Sarah has more than earned the right to speak with knowledge on this subject. She endured a parent’s worst nightmare when abuse happened to one of her own children.
I had, and still have, moments of indescribable grief, sadness, anger, and a myriad other awful emotions that creep in when you’re alone with your thoughts at 3:00 a.m. It will take years of coping, adjusting, and grieving for me and my children to come to grips with the magnitude of what had happened. I’m relieved that the truth is out. But it’s not easy, and I don’t know when, or even if, I will ever be able to manage forgiveness.
But I don’t have a “let’s love and respect the predator” attitude either. I don’t. Nor would I ask anyone to forgive their (or their children’s) abuser. I can’t. I won’t. We can embrace our emotions while simultaneously condemning violence as retribution. When we justify violence for the sake of catharsis, we are reacting on a level that is no different than the rationale of the abusers themselves: I couldn’t stop myself… I was overcome with emotion…

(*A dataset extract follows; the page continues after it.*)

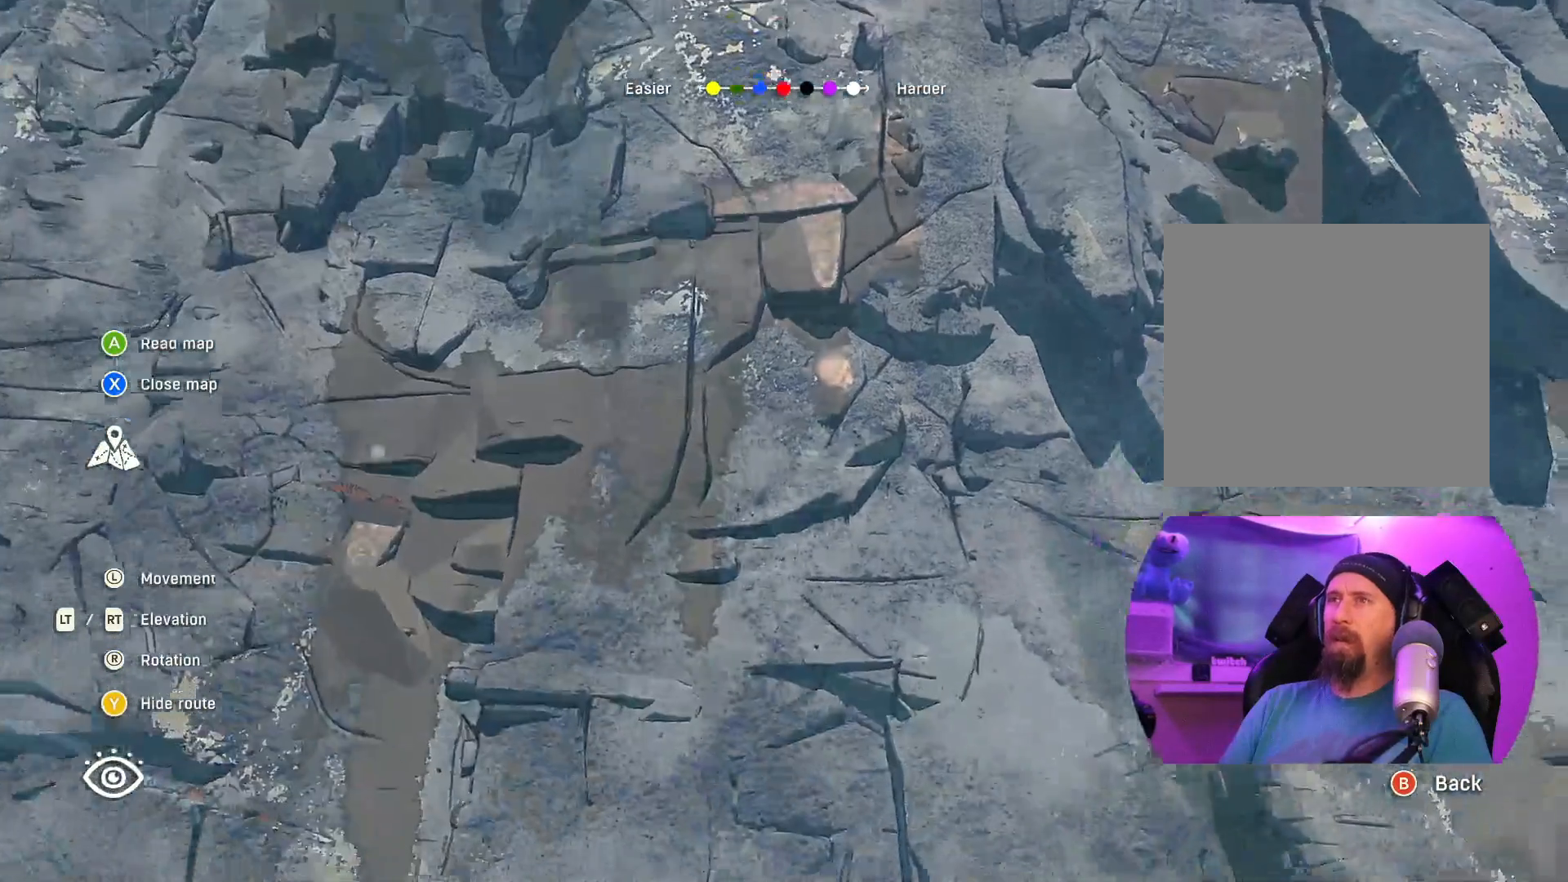
{"buttons": ["R2"], "left_stick": "down", "right_stick": "center", "events": [[17, "right_stick", "center"], [117, "left_stick", "down"], [133, "R2", "down"]]}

I reject the notion that reactionary violence is justified. I can be angry and I have every right to my feelings. Yet I am responsible for putting forth a rational approach to dealing with sex offenders. It’s not just for their sake. It’s for the sake of their victims — and potential victims in the future.
It’s taken years of therapy for me to arrive at this place myself. My personal research on the cycle of abuse has been quite eye-opening: many abusers have endured abuse themselves in some way. Was that the case with my abuser? I don’t know. But somewhere in the course of his life, he picked up the harmful idea that wearing a woman down with “Don’t you love me?” and “I bought you a nice dinner, you owe me” until she finally says “yes” counts as consent. Somehow, he bought into the lie that it’s okay to ignore her “no” if you’ve had consensual relations before.
Somewhere in the long journey of healing, I stopped hating Jason and started feeling sorry for him. I’m still upset with myself for never pressing charges when I had the chance, but ultimately I’m just sad about the whole thing. I don’t want to see him humiliated, tortured, or hurt in any other way. I want him held accountable. I want him to get the help he so desperately needs, so the cycle doesn’t repeat itself. I don’t want any more women to get hurt.
I still have bad days. I haven’t completely gotten over the anger, and don’t know if I ever will. But for me, redemptive justice looks like channeling that anger into activism, which is why I’m participating in a school production of “The ____ Monologues” (inspired by “The Vagina Monologues,” but it’s mostly original pieces by students).
Breaking an already broken person wouldn’t teach him anything. Using violence as justice satisfies a blood lust, and where does it end? How much suffering would have to happen in order for justice to be considered “served”? More to the point, what does suffering actually teach the perpetrator? Ideally, it would be empathy, but somehow I doubt that. At some point, the suffering becomes meaningless, and there’s no redemption in that.
If the punishment isn’t redemptive, then it isn’t justice.